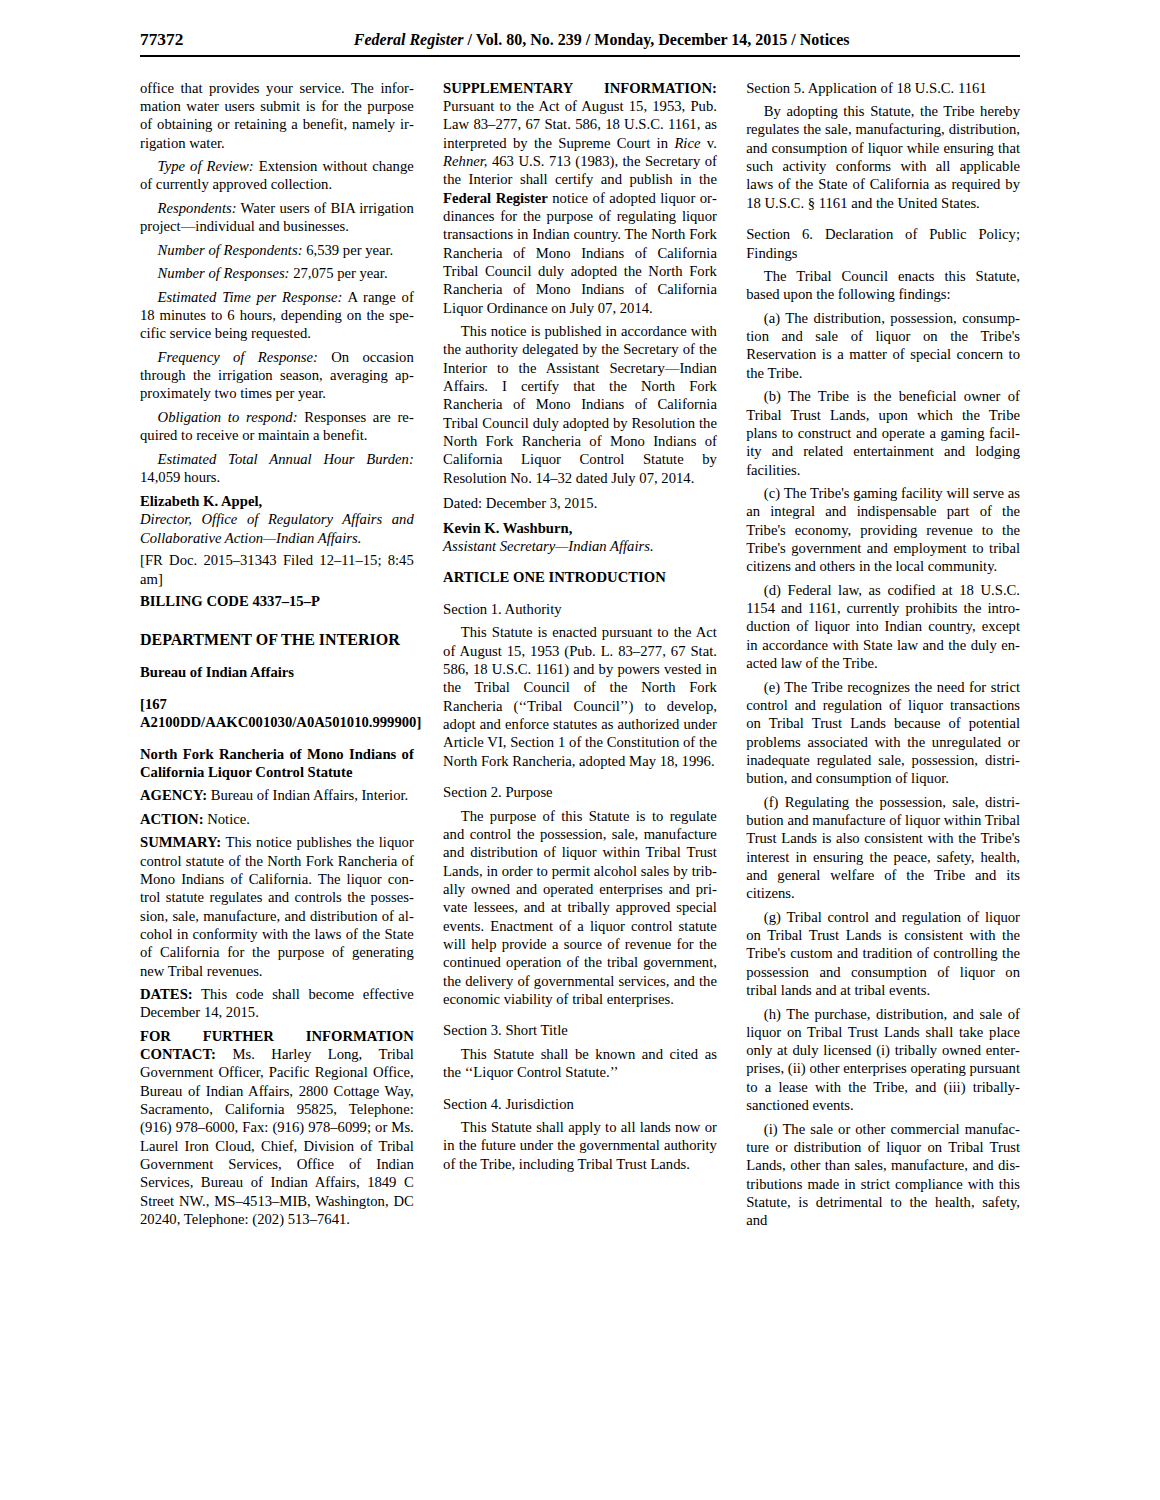77372 Federal Register / Vol. 80, No. 239 / Monday, December 14, 2015 / Notices
office that provides your service. The information water users submit is for the purpose of obtaining or retaining a benefit, namely irrigation water.
Type of Review: Extension without change of currently approved collection.
Respondents: Water users of BIA irrigation project—individual and businesses.
Number of Respondents: 6,539 per year.
Number of Responses: 27,075 per year.
Estimated Time per Response: A range of 18 minutes to 6 hours, depending on the specific service being requested.
Frequency of Response: On occasion through the irrigation season, averaging approximately two times per year.
Obligation to respond: Responses are required to receive or maintain a benefit.
Estimated Total Annual Hour Burden: 14,059 hours.
Elizabeth K. Appel,
Director, Office of Regulatory Affairs and Collaborative Action—Indian Affairs.
[FR Doc. 2015–31343 Filed 12–11–15; 8:45 am]
BILLING CODE 4337–15–P
DEPARTMENT OF THE INTERIOR
Bureau of Indian Affairs
[167 A2100DD/AAKC001030/A0A501010.999900]
North Fork Rancheria of Mono Indians of California Liquor Control Statute
AGENCY: Bureau of Indian Affairs, Interior.
ACTION: Notice.
SUMMARY: This notice publishes the liquor control statute of the North Fork Rancheria of Mono Indians of California. The liquor control statute regulates and controls the possession, sale, manufacture, and distribution of alcohol in conformity with the laws of the State of California for the purpose of generating new Tribal revenues.
DATES: This code shall become effective December 14, 2015.
FOR FURTHER INFORMATION CONTACT: Ms. Harley Long, Tribal Government Officer, Pacific Regional Office, Bureau of Indian Affairs, 2800 Cottage Way, Sacramento, California 95825, Telephone: (916) 978–6000, Fax: (916) 978–6099; or Ms. Laurel Iron Cloud, Chief, Division of Tribal Government Services, Office of Indian Services, Bureau of Indian Affairs, 1849 C Street NW., MS–4513–MIB, Washington, DC 20240, Telephone: (202) 513–7641.
SUPPLEMENTARY INFORMATION: Pursuant to the Act of August 15, 1953, Pub. Law 83–277, 67 Stat. 586, 18 U.S.C. 1161, as interpreted by the Supreme Court in Rice v. Rehner, 463 U.S. 713 (1983), the Secretary of the Interior shall certify and publish in the Federal Register notice of adopted liquor ordinances for the purpose of regulating liquor transactions in Indian country. The North Fork Rancheria of Mono Indians of California Tribal Council duly adopted the North Fork Rancheria of Mono Indians of California Liquor Ordinance on July 07, 2014.
This notice is published in accordance with the authority delegated by the Secretary of the Interior to the Assistant Secretary—Indian Affairs. I certify that the North Fork Rancheria of Mono Indians of California Tribal Council duly adopted by Resolution the North Fork Rancheria of Mono Indians of California Liquor Control Statute by Resolution No. 14–32 dated July 07, 2014.
Dated: December 3, 2015.
Kevin K. Washburn,
Assistant Secretary—Indian Affairs.
Article One Introduction
Section 1. Authority
This Statute is enacted pursuant to the Act of August 15, 1953 (Pub. L. 83–277, 67 Stat. 586, 18 U.S.C. 1161) and by powers vested in the Tribal Council of the North Fork Rancheria (‘‘Tribal Council’’) to develop, adopt and enforce statutes as authorized under Article VI, Section 1 of the Constitution of the North Fork Rancheria, adopted May 18, 1996.
Section 2. Purpose
The purpose of this Statute is to regulate and control the possession, sale, manufacture and distribution of liquor within Tribal Trust Lands, in order to permit alcohol sales by tribally owned and operated enterprises and private lessees, and at tribally approved special events. Enactment of a liquor control statute will help provide a source of revenue for the continued operation of the tribal government, the delivery of governmental services, and the economic viability of tribal enterprises.
Section 3. Short Title
This Statute shall be known and cited as the ‘‘Liquor Control Statute.’’
Section 4. Jurisdiction
This Statute shall apply to all lands now or in the future under the governmental authority of the Tribe, including Tribal Trust Lands.
Section 5. Application of 18 U.S.C. 1161
By adopting this Statute, the Tribe hereby regulates the sale, manufacturing, distribution, and consumption of liquor while ensuring that such activity conforms with all applicable laws of the State of California as required by 18 U.S.C. § 1161 and the United States.
Section 6. Declaration of Public Policy; Findings
The Tribal Council enacts this Statute, based upon the following findings:
(a) The distribution, possession, consumption and sale of liquor on the Tribe's Reservation is a matter of special concern to the Tribe.
(b) The Tribe is the beneficial owner of Tribal Trust Lands, upon which the Tribe plans to construct and operate a gaming facility and related entertainment and lodging facilities.
(c) The Tribe's gaming facility will serve as an integral and indispensable part of the Tribe's economy, providing revenue to the Tribe's government and employment to tribal citizens and others in the local community.
(d) Federal law, as codified at 18 U.S.C. 1154 and 1161, currently prohibits the introduction of liquor into Indian country, except in accordance with State law and the duly enacted law of the Tribe.
(e) The Tribe recognizes the need for strict control and regulation of liquor transactions on Tribal Trust Lands because of potential problems associated with the unregulated or inadequate regulated sale, possession, distribution, and consumption of liquor.
(f) Regulating the possession, sale, distribution and manufacture of liquor within Tribal Trust Lands is also consistent with the Tribe's interest in ensuring the peace, safety, health, and general welfare of the Tribe and its citizens.
(g) Tribal control and regulation of liquor on Tribal Trust Lands is consistent with the Tribe's custom and tradition of controlling the possession and consumption of liquor on tribal lands and at tribal events.
(h) The purchase, distribution, and sale of liquor on Tribal Trust Lands shall take place only at duly licensed (i) tribally owned enterprises, (ii) other enterprises operating pursuant to a lease with the Tribe, and (iii) tribally-sanctioned events.
(i) The sale or other commercial manufacture or distribution of liquor on Tribal Trust Lands, other than sales, manufacture, and distributions made in strict compliance with this Statute, is detrimental to the health, safety, and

==============================

● TASK STATEMENT
Go through the records above, find every line with the word "under", and list those lines.

● WRITTEN SOLUTION
This Statute is enacted pursuant to the Act of August 15, 1953 (Pub. L. 83–277, 67 Stat. 586, 18 U.S.C. 1161) and by powers vested in the Tribal Council of the North Fork Rancheria (‘‘Tribal Council’’) to develop, adopt and enforce statutes as authorized under Article VI, Section 1 of the Constitution of the North Fork Rancheria, adopted May 18, 1996.
This Statute shall apply to all lands now or in the future under the governmental authority of the Tribe, including Tribal Trust Lands.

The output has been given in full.